R. Penso di sì, qui ancora la gente crede abbastanza. Però abbiamo commesso molti errori durante la guerra. Non tutti, però la maggioranza gerarchica, non si è comportata bene, e questo vale per tutte le tre religioni o confessioni. Non abbiamo neanche fatto, come diceva Papa Giovanni Paolo II, la purificazione della memoria, e non abbiamo riconosciuto le nostre colpe, nel senso della responsabilità istituzionale, politica. La nostra colpa politica o morale è stata di aver spesso incoraggiato i nostri soldati a colpire anche gli innocenti. Questo non è bene, e non abbiamo purificato la nostra coscienza con un pentimento senza condizioni. Perché da noi si dice: “Sì, ti perdono, chiediamo il perdono”. Però sempre chiedendo qualcosa in cambio. Non è possibile così.
Nelle elezioni amministrative che sono in corso, i partiti nazionalisti stanno perdendo consensi. Forse il vento sta cambiando?
R. – Sì, è la mia speranza! Questo è vero, non è prima volta dopo la guerra. Significa che la gente, che è poca, perché tanti sono emigrati in Croazia, in Austria, in Germania, in America, sta cambiando idea. Comunque è un vento veramente buono, un soffio mite per noi. Però il problema sono le strutture peccaminose e criminali, non è facile. In particolare noto che il partito nazionalista musulmano bosniaco ha perso a Sarajevo, la capitale. E’ un segno perchè Sarajevo è veramente una città multiculturale. Poi Dodik ha perso a Banja Luka. Spero anche che a Mostar perdano tutte e due i partiti, il partito bosniaco musulmano, Sda e il partito cattolico della democrazia, Hdz, che tengono in prigione dopo la guerra tutti i cittadini di quella bellissima città. Non è facile, però è una speranza.
Ci sono segni di convivenza, dove si cerca di ricostruire una convivenza che in passato c'è stata, anche se era forse un po' forzata?
R. – C’è sempre la convivenza tra i vicini di casa, che vivono insieme, naturalmente, e questo è sempre un bel segno perché la Bosnia ed Erzegovina non è una somma matematica, ma porta anche un riflesso, durante tutta la sua storia, di un certo tratto spirituale della convivenza, che rimane sempre. Per questo i serbi e anche gli altri non hanno potuto distruggere questo Paese, proprio per questo strato, che non si vede tanto, di convivenza, di rispetto dell'altro, di altruismo. La capacità di guardare la situazione con gli occhi dell'altro, c'è sempre. Naturalmente adesso questo ci manca, perché le forze distruttive o politiche hanno preso il potere, ma anche nel resto del mondo, penso. Per questo il problema è anche doppio per noi: perché il mondo si trova in un periodo molto difficile, anche col Covid-19.

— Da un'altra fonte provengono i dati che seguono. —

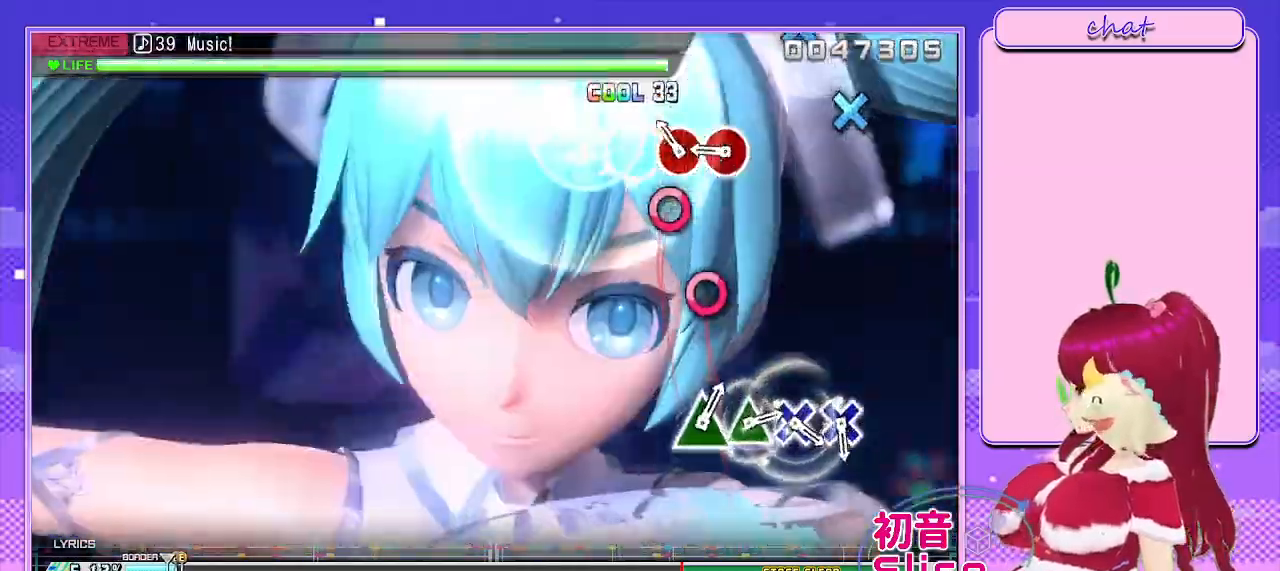
{"buttons": ["CIRCLE"], "left_stick": "center", "right_stick": "center", "events": [[33, "CIRCLE", "up"], [167, "CIRCLE", "down"], [267, "CIRCLE", "up"], [417, "CIRCLE", "down"]]}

Ci sono giovani, magari proprio quelli che non hanno sentimenti nazionalistici, che spesso emigrano. E questo danneggia la Bosnia, sicuramente…
R. - Emigrano quelli che sono umiliati, che non possono sopportare che qualcuno li umilii. Ma d'altra parte io sono anche un po' scettico, perché anche tra i giovani ci sono tanti che sono nazionalisti. Tanti giovani che vogliono avere le soluzioni pronte, facilissime, perché ogni ideologia totalitaria è così. Non devi pensare tanto. Perché non è facile essere un uomo integrale, un uomo non perfetto, ma che vuol essere protagonista delle proprie decisioni. Per questo tanti di quelli che hanno una cultura, che hanno finito l’università, i nostri giovani medici, oppure anche certi sacerdoti che hanno finito lo studio teologico, emigrano. Non possono rimanere qua, perché veramente la situazione non è facile. E io non dico a nessuno “devi restare”. Mi dispiace tanto. Ma noi abbiamo un grande bisogno di gente integrale spiritualmente: non quelli che fanno spettacoli con la fede, o un ritualismo vuoto. No, ma gente di convivenza, che la vive ogni giorno con i vicini che non sono della stessa religione, della stessa nazionalità. Non un atteggiamento superficiale, ma vero, che viene dalla fede, dal di dentro.